私は誰なのか

速水御舟の描いた「炎舞」という絵があります。

「飛んで火に入る夏の虫」と言ってしまえばそれまでですが、なぜかこの絵には惹かれるものがあって好きな絵です。

今回のマニーシャの書いていることを読んでいて、この絵が思い浮かびました。

「そうか、マスターに近づくということは、何かこの火に飛び込む蛾に似ているな」と思ったのです。

「蛾」と「我」が似ているというのも象徴的です。

暗闇を飛ぶ蛾は光を求めて炎に飛び込んでしまうわけですが、暗闇に迷っている私たちも、光をマスターに求めて飛び込むわけですが、そこで我を失うことになるのです。

マスターとともにいることは、今まで自分だと思っていた「私という定義」や「人格」、自分でつくりだした「私」という境界線が消えていくことになります。

名前というものは、最も自分が同一化しているもののひとつです。

「あなたは誰ですか?」と人から聞かれると、まず自分の名前で答えます。

でも名前が本当の自分であるわけではありません。

弟子になったときに、マスターから新たな名前をもらいます。
それは今まで自分だと思っていた過去と断絶することでもあります。

今まで自分だと思っていたものから離れて、新たに再誕生する瞬間でもあるわけです。

そこからは未知なる人生を歩むことにもなるわけですが、より本質的な自己を求めての旅でもありました。

炎に舞う蛾は火に飛び込んで何を得たのか? 
それは飛び込んだもののみぞ知る境地なのでしょう。

マニーシャは書いています。

「最近の私は、Oshoは誰なのかなどと考えたりしない。
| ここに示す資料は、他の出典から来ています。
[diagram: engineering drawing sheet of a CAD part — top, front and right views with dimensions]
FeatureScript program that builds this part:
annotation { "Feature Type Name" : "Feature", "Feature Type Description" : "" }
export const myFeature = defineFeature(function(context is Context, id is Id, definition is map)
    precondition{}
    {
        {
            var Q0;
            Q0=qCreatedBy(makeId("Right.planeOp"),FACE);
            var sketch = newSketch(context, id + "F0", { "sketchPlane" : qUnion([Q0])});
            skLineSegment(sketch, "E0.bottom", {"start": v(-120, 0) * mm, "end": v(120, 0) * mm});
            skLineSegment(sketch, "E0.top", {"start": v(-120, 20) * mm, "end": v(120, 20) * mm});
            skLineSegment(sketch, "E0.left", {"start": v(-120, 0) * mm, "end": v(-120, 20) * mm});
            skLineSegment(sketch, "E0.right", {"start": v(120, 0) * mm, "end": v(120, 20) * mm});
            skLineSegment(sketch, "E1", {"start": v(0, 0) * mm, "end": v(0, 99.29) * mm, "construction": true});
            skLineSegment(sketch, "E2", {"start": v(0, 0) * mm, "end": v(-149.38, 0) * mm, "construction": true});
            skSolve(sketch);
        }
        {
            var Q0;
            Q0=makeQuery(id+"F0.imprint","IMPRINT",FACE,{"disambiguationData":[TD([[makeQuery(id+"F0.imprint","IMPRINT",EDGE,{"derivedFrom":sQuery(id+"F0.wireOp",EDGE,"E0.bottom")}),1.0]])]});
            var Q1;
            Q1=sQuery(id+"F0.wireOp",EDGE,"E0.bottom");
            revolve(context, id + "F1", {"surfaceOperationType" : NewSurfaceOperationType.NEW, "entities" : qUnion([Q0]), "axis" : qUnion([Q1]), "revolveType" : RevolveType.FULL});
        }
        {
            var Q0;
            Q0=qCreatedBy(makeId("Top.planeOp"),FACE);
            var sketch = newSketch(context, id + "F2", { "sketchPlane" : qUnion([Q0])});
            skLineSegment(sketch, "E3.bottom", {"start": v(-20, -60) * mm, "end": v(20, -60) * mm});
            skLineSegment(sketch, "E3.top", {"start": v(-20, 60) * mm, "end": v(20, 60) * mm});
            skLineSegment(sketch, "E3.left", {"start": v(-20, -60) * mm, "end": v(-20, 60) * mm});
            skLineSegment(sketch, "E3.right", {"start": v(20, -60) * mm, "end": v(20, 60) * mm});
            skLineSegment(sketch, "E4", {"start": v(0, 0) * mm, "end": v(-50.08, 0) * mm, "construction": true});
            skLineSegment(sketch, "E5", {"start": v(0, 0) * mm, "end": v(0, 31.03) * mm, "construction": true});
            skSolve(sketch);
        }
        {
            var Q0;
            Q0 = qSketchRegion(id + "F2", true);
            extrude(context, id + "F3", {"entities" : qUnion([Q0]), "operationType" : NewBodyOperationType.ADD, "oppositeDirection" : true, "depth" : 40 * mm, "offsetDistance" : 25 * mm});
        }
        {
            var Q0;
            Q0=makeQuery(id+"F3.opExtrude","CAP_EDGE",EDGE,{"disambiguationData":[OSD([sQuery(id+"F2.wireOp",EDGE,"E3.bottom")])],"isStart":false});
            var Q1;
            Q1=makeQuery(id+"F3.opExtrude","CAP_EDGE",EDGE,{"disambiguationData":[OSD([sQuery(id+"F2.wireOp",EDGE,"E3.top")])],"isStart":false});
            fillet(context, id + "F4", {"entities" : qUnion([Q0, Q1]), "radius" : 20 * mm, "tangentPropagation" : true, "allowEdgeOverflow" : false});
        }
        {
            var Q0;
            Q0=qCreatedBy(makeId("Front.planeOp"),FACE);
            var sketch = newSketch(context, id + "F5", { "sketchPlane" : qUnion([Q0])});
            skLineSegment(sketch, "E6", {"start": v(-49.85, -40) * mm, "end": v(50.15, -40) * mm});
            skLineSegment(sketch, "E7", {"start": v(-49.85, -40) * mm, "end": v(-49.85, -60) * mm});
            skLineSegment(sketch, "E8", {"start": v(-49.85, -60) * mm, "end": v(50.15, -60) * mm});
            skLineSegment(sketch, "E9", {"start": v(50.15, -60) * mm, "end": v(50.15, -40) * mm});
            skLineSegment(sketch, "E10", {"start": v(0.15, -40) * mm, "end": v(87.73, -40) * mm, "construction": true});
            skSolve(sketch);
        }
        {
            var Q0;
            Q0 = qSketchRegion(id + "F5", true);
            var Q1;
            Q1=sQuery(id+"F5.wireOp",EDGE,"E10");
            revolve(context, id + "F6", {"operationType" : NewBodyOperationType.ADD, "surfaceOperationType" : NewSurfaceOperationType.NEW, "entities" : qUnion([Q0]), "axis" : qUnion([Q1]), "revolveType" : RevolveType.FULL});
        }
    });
導師とともにあり、彼の臨在を生の基軸として生きることは、広漠たる広がりと、未知なるものとともに生きることを意味する。

その広がりとともに、そして私自身の広がりの感覚とともに生きることに、新しい歓びを感じている。

たしかに瞑想中、エネルギーによって自分を無限大に感じるスペースへと導かれ、洞察を得たことがあった。

だがいまは、以前自分に押しつけてきた「私」という定義が消えてゆくのを、日常生活の中で感じることができる。

私は人格が越えたところに存在するスペースに向かって手探りを始めた。
そのスペースは名前も形も持たないが、より本質的な自己であると知っている。

いま、そのスペースに向かって手探りを始めた、というのは正確ではないかもしれない。

振り返ると、そのプロセスは、私がサニヤシンになったときに始まったと言える。

サニヤシンとなり、新しい名前を受け取ることは、自分自身と社会によって作り上げられた人格を捨てることを意昧する。

新しい名前を受け取るのは、まったく新しくなることだった。

サニヤスーーOshoの弟子となることーーは、私をはめ込んでいた一定の粋のネジを弛めることを意味する。

それは、私か誰なのかという自分自身の捉え方に起こった、果てしなく続く変化の始まりだった。

それは自分でつくりだした「私」という境界線を越えるようにと、風になびく柳のように、絶え間なく私を手招いている導師に近づくことだ。」